Although the law doesn't criminalize forced marriage, the crimes that can intersect these unions are clearly serious: rape, assault, kidnapping, and even murder. One estimate claims there may be one so-called honor killing a month in Britain.
Nevertheless, many forced-marriage critics lobbied against creating a new criminal act banning the marriages because victims—even those subjected to the worst abuse—are often unwilling to see their parents prosecuted. It was feared a tougher measure would make them more unlikely to seek help. "Criminalizing it would take it underground," Khanum warns. Jasvinder Sanghera disagrees. Sanghera set up the support group Karma Nirvana in 1994 in Derby, north England, after she fled her family to escape a forced marriage in India. "That's the same debate we got over domestic violence," she says, yet Britain made that a specific crime in 2004.

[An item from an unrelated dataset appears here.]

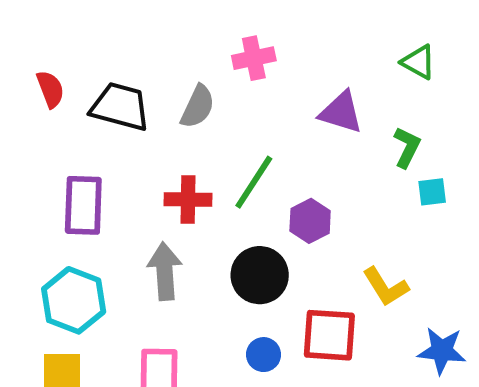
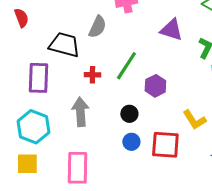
black trapezoid: (120, 107) -> (64, 45), moved
red cross: (188, 200) -> (92, 75), size x0.7
black circle: (260, 275) -> (129, 114), size x0.6
blue circle: (264, 355) -> (131, 142), moved

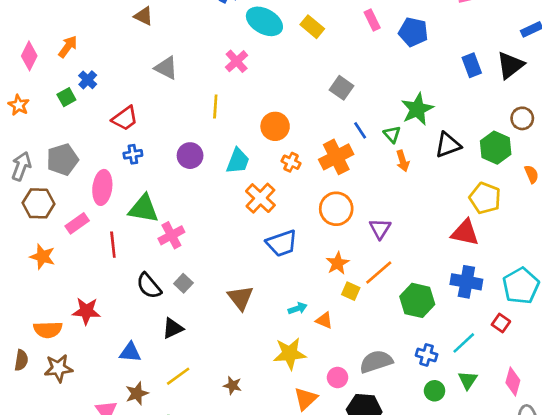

Activists agree, however, that forced marriages shouldn't be excused as a cultural prerogative. "That's absolute rubbish," Sanghera insists. "That's dealing with it so sensitively that it's turning a blind eye to a crime." Khanum says the practice is based on tribal, patriarchal family values. "It's about power relationships in families," she says. And while some parents use religion to rationalize their behavior, that argument doesn't stand up to scrutiny, Khanum adds. "Fourteen hundred years ago, Islam banned forced marriages."
But fears of interfering in what's perceived as Asian culture can make non-Asian officials afraid to help. School governors in Derby, for example, wouldn't let Karma Nirvana put up government-approved information posters in schools. The FMU has written guidelines to help police, social services, and teachers recognize and deal with suspected victims, and the new law will require agencies and schools to use those guidelines to train employees—a clause supporters hope will reduce public misconceptions.
Activists also argue that leaders in Britain's Asian communities and mosques don't take the issue seriously enough. Khanum says many of these leaders, invariably men, won't admit the problem exists. Shaminder Ubhi, who runs the Ashiana Project, an East London shelter, says there's an unwillingness to highlight a problem that could further stigmatize Britain's Muslims in the wake of ongoing worries over Islamic terrorism. "They're saying, 'Here's another thing to pin on the Muslim communities.'"
There are consequences the law can't address. "These women are isolated, not only from their families but from their communities. They are completely ostracized," Ubhi says. For instance, 14 years after she bolted, Sanghera still remains a pariah to her family. Not surprisingly, many victims have deep emotional problems. Ubhi estimates that mental illness plagues at least 60 percent of her clients. Some turn to drugs and alcohol—or self-harming.
That's been Fatima's history. She began overdosing on over-the-counter drugs and cutting herself as the pressure to marry mounted—a destructive behavior she has not fully stopped. She knows it's wrong. Yet she still finds relief from guilt in abusing herself. "It is," Fatima says, her voice turning to a whisper, "my salvation."